Lots of weeds from the start?

It really sounds like there is competition for limited nutrient resources.
But........pearl grass should do well if the moss is doing well.

Give the CO2 some time, a few days should be able to tell.
Add some SeaChem EQ also.

Getting the diffusers to run correctly requires eyes, much more than test.
Keep them clean, once a month cleaning etc.

Use a solenoid to shut them off at night as well.

You know you can rule out the Nutrients by adding enough.
Light is 1.5 w/gal, you can up to 3 or 4.5 easy enough, so that is addressed.
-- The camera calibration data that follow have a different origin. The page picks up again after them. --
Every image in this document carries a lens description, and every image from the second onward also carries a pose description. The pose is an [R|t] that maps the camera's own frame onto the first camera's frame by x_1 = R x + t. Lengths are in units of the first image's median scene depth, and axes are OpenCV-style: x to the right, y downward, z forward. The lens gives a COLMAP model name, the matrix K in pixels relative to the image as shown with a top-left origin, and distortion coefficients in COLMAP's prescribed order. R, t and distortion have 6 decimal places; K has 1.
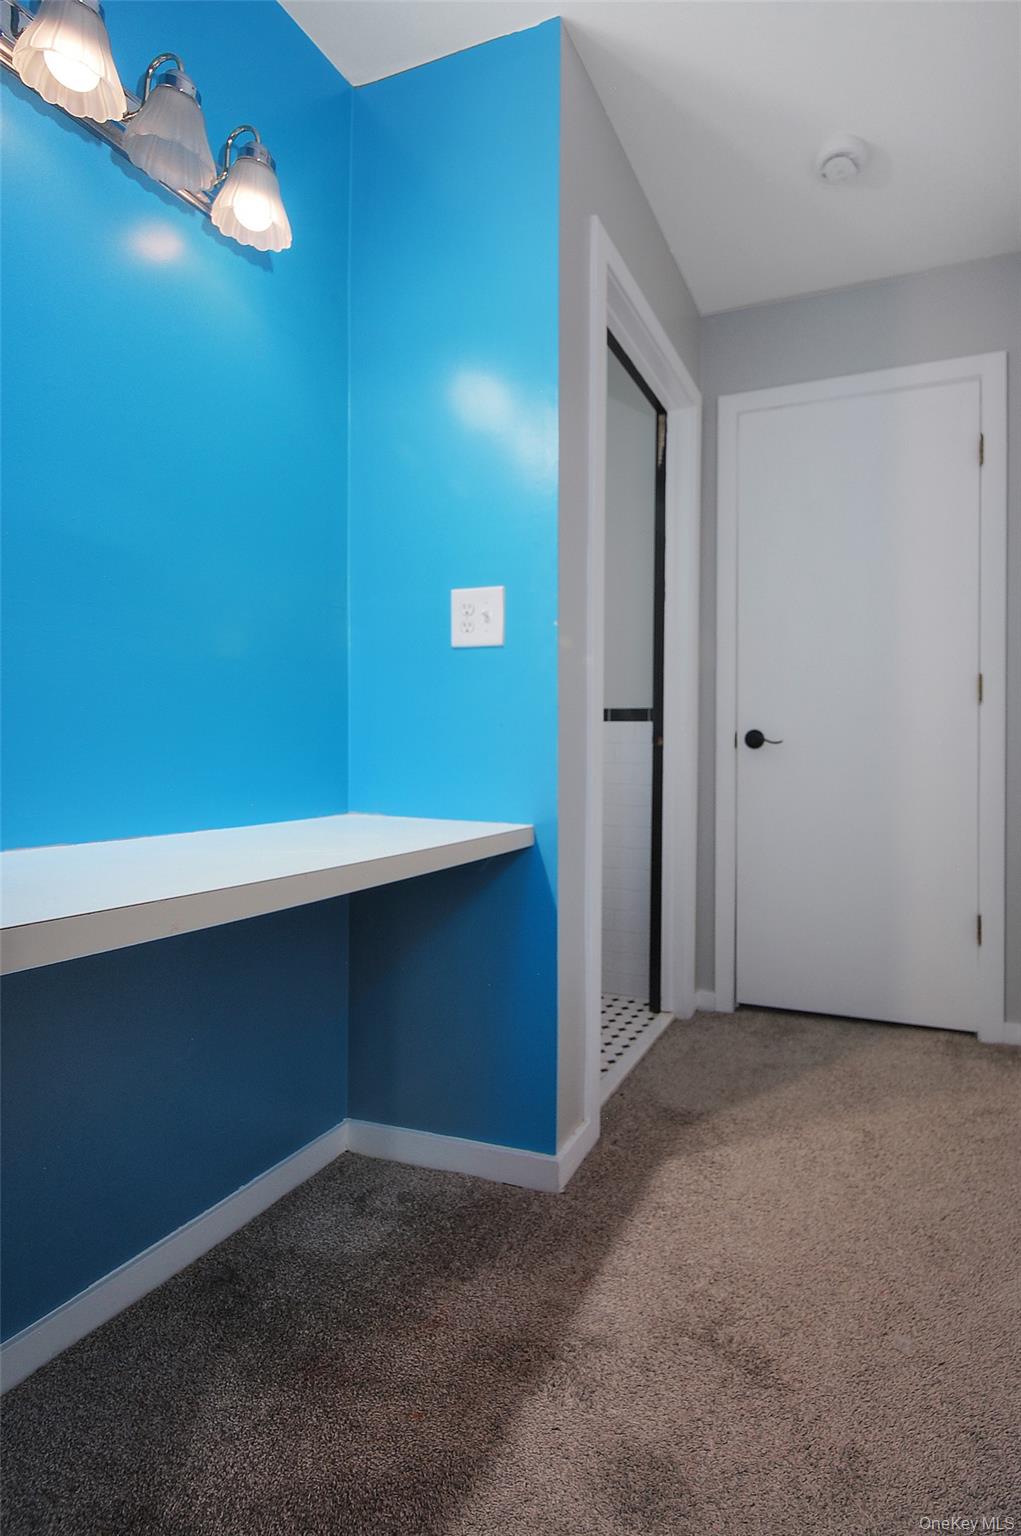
lens RADIAL K [[718.8, 0, 556.5], [0, 718.8, 764.2], [0, 0, 1]] dist [-0.000019, 0.000021]
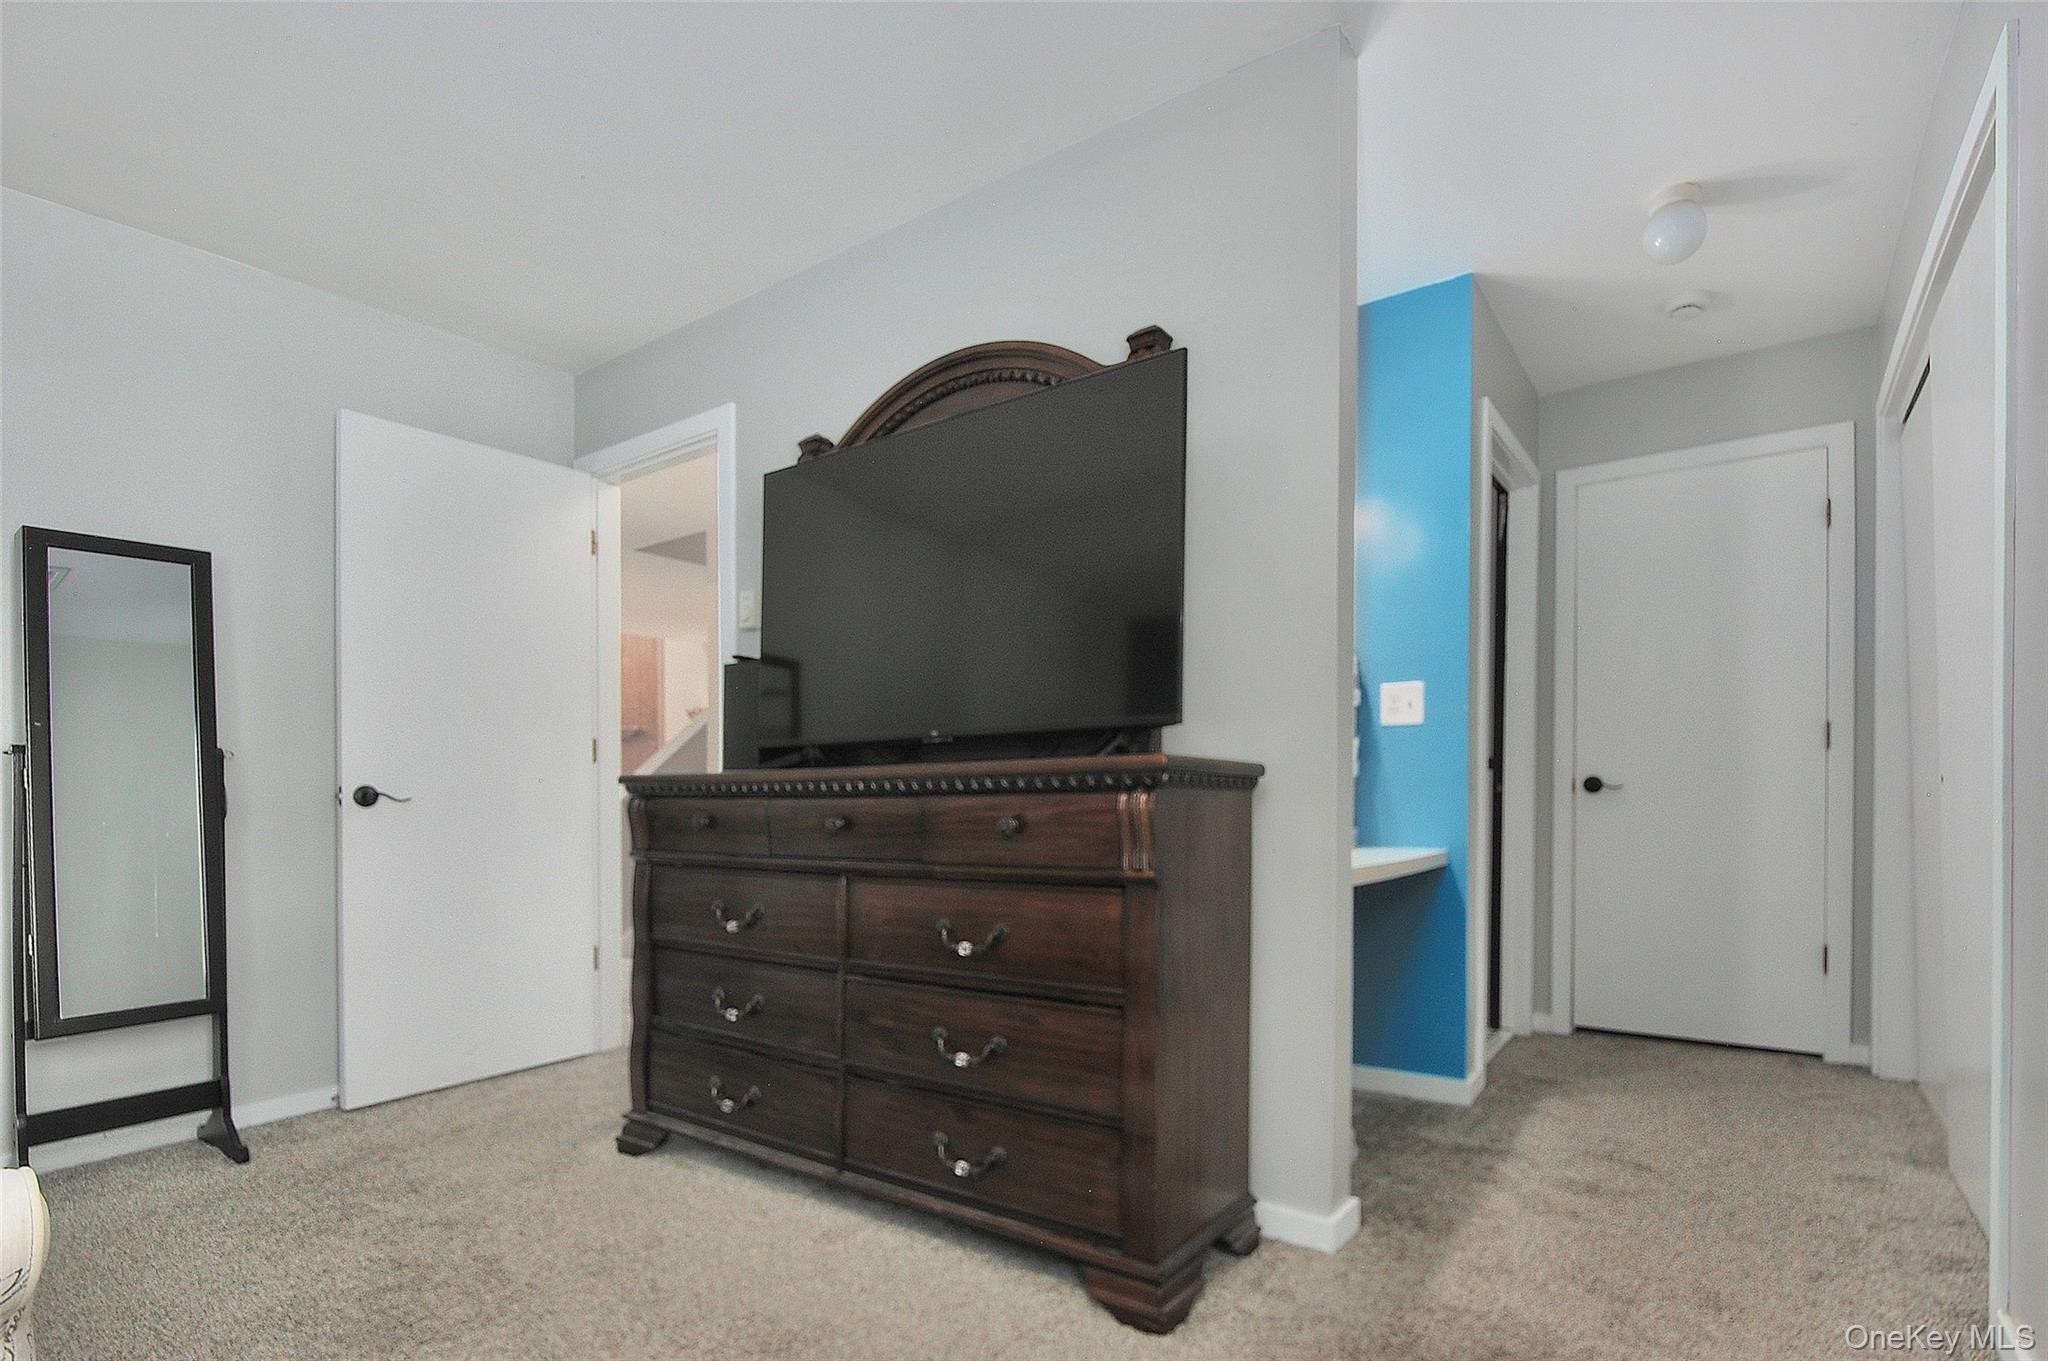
lens RADIAL K [[958.4, 0, 1024.1], [0, 958.4, 822.2], [0, 0, 1]] dist [-0.000019, 0.000021]
pose [[0.979228, -0.002871, -0.202742, -0.282646], [0.005144, 0.999930, 0.010688, 0.002723], [0.202697, -0.011509, 0.979174, -0.618221]]
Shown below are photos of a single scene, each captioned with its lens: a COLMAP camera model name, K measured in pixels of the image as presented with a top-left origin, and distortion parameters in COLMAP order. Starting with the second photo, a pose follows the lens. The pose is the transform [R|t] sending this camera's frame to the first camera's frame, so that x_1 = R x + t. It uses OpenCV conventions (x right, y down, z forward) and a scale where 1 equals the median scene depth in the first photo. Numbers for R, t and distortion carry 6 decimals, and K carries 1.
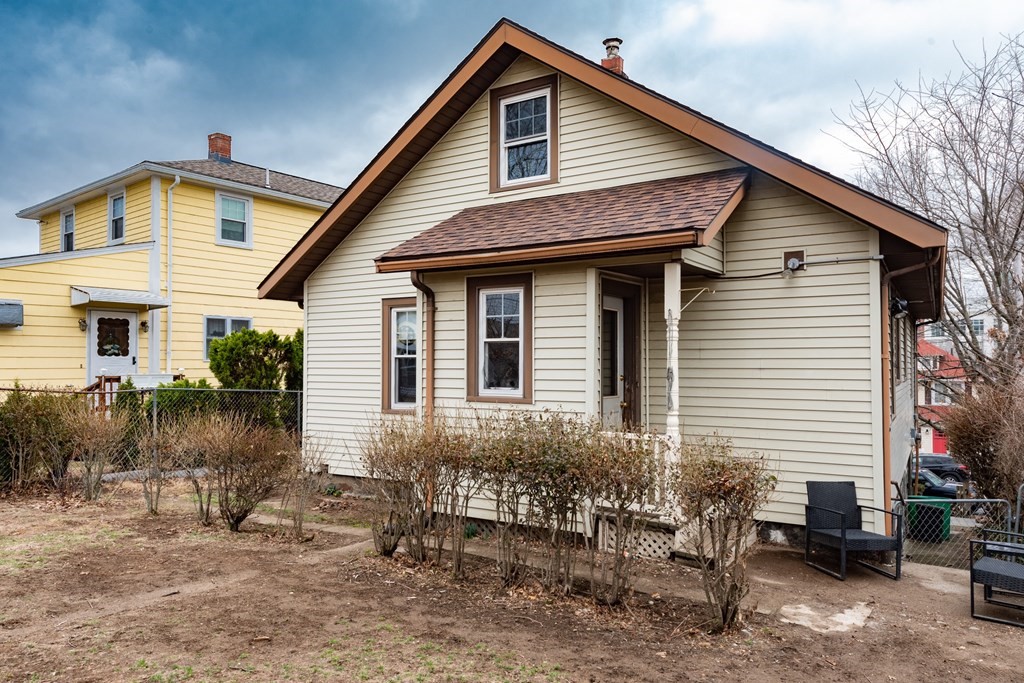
lens RADIAL K [[701.0, 0, 509.5], [0, 701.0, 362.7], [0, 0, 1]] dist [0.000881, 0.000104]
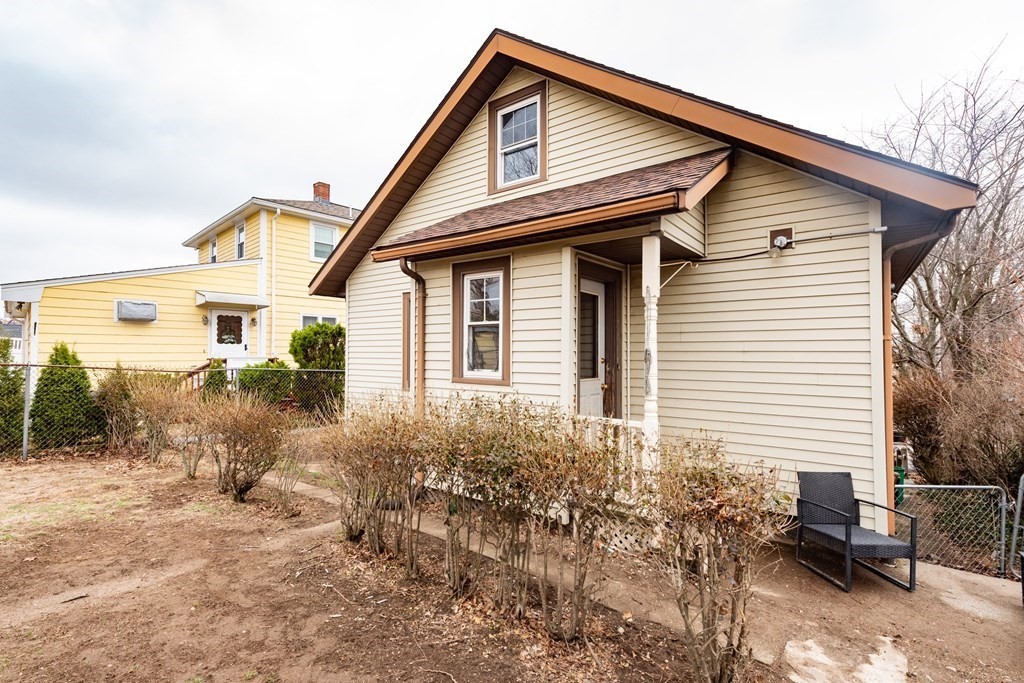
lens RADIAL K [[467.9, 0, 514.4], [0, 467.9, 351.6], [0, 0, 1]] dist [-0.000004, -0.000209]
pose [[0.997319, 0.002447, -0.073142, 0.084154], [-0.002503, 0.999997, -0.000684, 0.009740], [0.073140, 0.000866, 0.997321, 0.317461]]
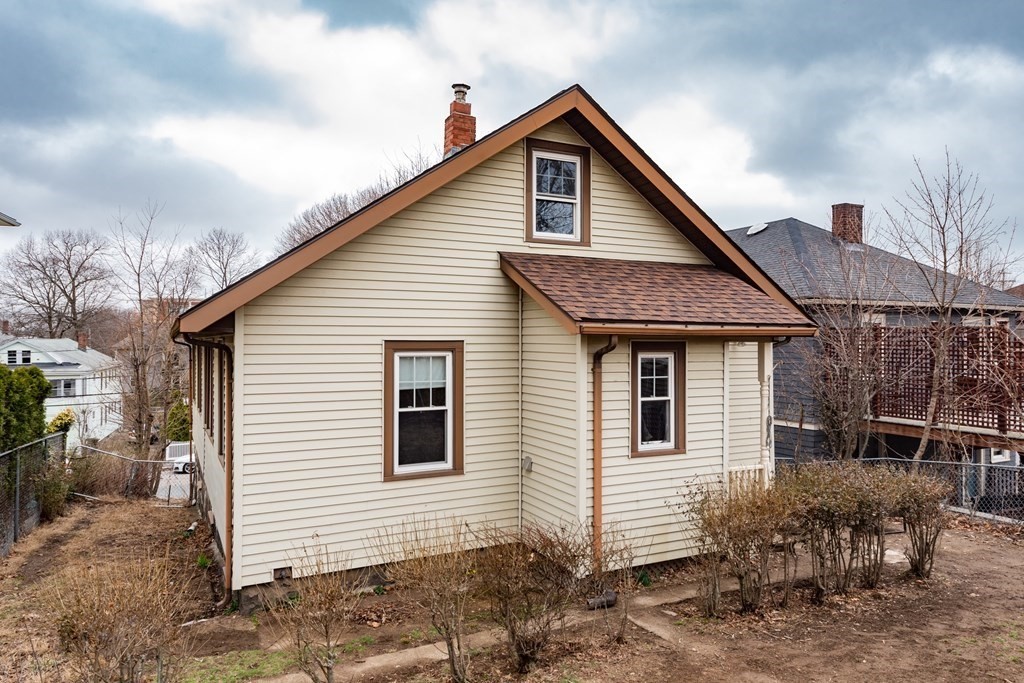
lens RADIAL K [[673.3, 0, 512.0], [0, 673.3, 341.5], [0, 0, 1]] dist [0.002983, 0.000834]
pose [[0.512195, 0.001818, 0.858867, -1.043516], [-0.003443, 0.999994, -0.000064, -0.122166], [-0.858862, -0.002924, 0.512198, 0.644110]]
You'll have a lower growth rate with less light, so careful not to compare the growth rate exspectation too much. 



Regards, 
Tom Barr


----------



## Wö£fëñxXx1 (Feb 10, 2005)

Phil.
How is the tank doing?


----------



## Phil Edwards (Jan 22, 2004)

Check my Riccia thread in Aquascaping.


----------



## Scipionyx (Apr 5, 2005)

Florabase does NOT like the addition of CO2. It is designed to hold the PH between 7.0 and 6.5 . Addition of CO2 messes with the chemistry of the water that Florabase is designed to hold it at. Try turning off the CO2 for awhile and see what happens. You also might want to read the Florbase package, pertaining to just this matter. No need for addition of CO2 !!!!! The package also states that for continued quality production of your aquatic plants, Florabase should be replaced I do believe it says, on a yearly basis. I used it once, and gave it up. Hope this helps .......


----------



## plantbrain (Jan 23, 2004)

Scipionyx said:


> Florabase does NOT like the addition of CO2. It is designed to hold the PH between 7.0 and 6.5 . Addition of CO2 messes with the chemistry of the water that Florabase is designed to hold it at. Try turning off the CO2 for awhile and see what happens. You also might want to read the Florbase package, pertaining to just this matter. No need for addition of CO2 !!!!! The package also states that for continued quality production of your aquatic plants, Florabase should be replaced I do believe it says, on a yearly basis. I used it once, and gave it up. Hope this helps .......


What do you mean does not like it?
Plants prefer CO2 over any form of carbon, pH is really a non issue, there are perhaps 20 studies that show this. Unless FB adds CO2, and a grerwta deal over the years replacement times..........it's not going to do the same as adding CO2 gas......As long as there is enough CO2 for the plants to be saturated, the pH can be over a fairly wide range, 5.8-7.4 or so over a wide range of KH's. Perhaps lower with super soft water, although I would not entirely suggest folks do that..........

There was never a need to add CO2 in the first place, non CO2 planted tanks grow plants just fine, just slower.

So that statement is fine and has a back up, it does not say not to add CO2, which is what you are implying..............it just says something extremely obvious, folks do not need CO2 to grow plants, the same can be said for Onyx sand, Turface, soil, sand, etc

I have FB, I add CO2 without issue........

Regards, 
Tom Barr


----------